Determination of the enantiomeric composition of some molecules of pharmaceutical interest by chemometric analysis of the UV spectra of guest–host complexes formed with modified cyclodextrins

Multivariate regression modeling techniques (PLS-1 regression modeling) were applied to ordinary UV spectral absorption data obtained on solutions containing inclusion complexes formed between homochiral modified cyclodextrins (methyl-β-cyclodextrin, α-, β-, and γ-carboxymethyl cyclodextrins and α-, β-, and γ-hydroxypropyl cyclodextrins) and four guest molecules of pharmaceutical interest (ephedrine, norephedrine, norepinephrine-l-bitartrate, and tryptophan methyl ester).
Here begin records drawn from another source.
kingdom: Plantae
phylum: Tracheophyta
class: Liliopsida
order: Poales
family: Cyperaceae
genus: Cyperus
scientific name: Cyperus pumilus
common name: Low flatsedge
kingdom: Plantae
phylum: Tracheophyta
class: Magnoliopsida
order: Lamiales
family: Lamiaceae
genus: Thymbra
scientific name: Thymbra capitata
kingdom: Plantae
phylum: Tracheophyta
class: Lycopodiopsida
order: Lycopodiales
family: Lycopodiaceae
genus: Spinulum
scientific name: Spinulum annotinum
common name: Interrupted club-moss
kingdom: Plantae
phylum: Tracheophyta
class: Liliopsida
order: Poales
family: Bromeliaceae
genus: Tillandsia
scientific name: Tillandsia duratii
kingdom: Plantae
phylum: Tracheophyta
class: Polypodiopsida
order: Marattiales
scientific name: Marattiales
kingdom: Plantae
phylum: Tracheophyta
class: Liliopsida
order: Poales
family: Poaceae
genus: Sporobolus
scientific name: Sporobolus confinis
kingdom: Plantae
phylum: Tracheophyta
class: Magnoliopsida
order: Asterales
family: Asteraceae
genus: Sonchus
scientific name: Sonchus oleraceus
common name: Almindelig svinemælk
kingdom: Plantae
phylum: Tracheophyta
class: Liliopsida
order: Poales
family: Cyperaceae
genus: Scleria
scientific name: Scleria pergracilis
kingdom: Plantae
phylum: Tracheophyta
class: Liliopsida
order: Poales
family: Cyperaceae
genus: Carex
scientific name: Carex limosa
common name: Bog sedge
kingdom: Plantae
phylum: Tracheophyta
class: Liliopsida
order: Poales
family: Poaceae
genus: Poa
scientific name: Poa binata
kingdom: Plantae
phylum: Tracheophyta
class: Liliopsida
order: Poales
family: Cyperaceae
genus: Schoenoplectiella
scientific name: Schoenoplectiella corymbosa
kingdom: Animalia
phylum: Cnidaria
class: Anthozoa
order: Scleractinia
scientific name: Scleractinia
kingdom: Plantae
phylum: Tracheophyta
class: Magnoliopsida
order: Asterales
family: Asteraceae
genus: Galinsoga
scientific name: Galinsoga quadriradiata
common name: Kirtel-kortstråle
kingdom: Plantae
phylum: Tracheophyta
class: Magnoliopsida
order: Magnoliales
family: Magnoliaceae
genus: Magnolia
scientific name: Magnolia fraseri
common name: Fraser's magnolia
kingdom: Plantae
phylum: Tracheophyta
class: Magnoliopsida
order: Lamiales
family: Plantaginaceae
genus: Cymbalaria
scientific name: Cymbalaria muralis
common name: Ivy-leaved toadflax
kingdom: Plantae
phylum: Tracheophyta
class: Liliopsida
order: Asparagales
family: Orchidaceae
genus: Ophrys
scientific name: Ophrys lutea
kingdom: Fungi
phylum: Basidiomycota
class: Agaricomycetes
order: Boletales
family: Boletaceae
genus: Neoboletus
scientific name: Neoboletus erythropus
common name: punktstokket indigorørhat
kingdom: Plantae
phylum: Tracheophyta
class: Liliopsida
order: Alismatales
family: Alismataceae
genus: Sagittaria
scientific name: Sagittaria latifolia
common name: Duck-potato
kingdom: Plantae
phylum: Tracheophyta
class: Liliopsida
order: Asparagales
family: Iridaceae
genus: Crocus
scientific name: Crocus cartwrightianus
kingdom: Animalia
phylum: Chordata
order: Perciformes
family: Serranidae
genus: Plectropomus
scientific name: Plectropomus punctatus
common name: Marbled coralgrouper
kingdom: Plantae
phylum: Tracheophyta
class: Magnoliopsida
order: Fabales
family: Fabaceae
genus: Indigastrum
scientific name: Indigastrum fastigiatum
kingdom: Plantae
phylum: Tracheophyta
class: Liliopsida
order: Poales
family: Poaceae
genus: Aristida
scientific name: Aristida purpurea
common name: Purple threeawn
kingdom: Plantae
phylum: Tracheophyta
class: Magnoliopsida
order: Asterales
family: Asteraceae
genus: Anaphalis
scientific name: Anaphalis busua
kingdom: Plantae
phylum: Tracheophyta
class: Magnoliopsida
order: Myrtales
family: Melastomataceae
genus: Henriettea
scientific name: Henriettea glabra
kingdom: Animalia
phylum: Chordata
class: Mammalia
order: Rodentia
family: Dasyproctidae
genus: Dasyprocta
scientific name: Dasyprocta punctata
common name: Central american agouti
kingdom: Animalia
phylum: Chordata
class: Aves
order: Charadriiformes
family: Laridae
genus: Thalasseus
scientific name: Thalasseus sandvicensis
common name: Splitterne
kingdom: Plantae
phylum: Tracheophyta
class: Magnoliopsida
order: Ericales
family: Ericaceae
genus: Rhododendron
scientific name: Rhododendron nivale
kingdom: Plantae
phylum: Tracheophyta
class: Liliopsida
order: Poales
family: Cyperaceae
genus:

The PLS-1 regression models were developed by correlating the known enantiomeric composition of laboratory prepared samples with ordinary UV absorption spectral data. The regression models were subsequently validated with laboratory-prepared test sets. The rms percent relative error in the predicted mol fraction of (1S, 2R)-(+)-ephedrine, (1S, 2R)-(+)-norephedrine, (R)-(−)-norepinephrine-l-bitartrate, and d-tryptophan methyl ester obtained with the independently prepared test sets was heavily dependent on the host molecule used.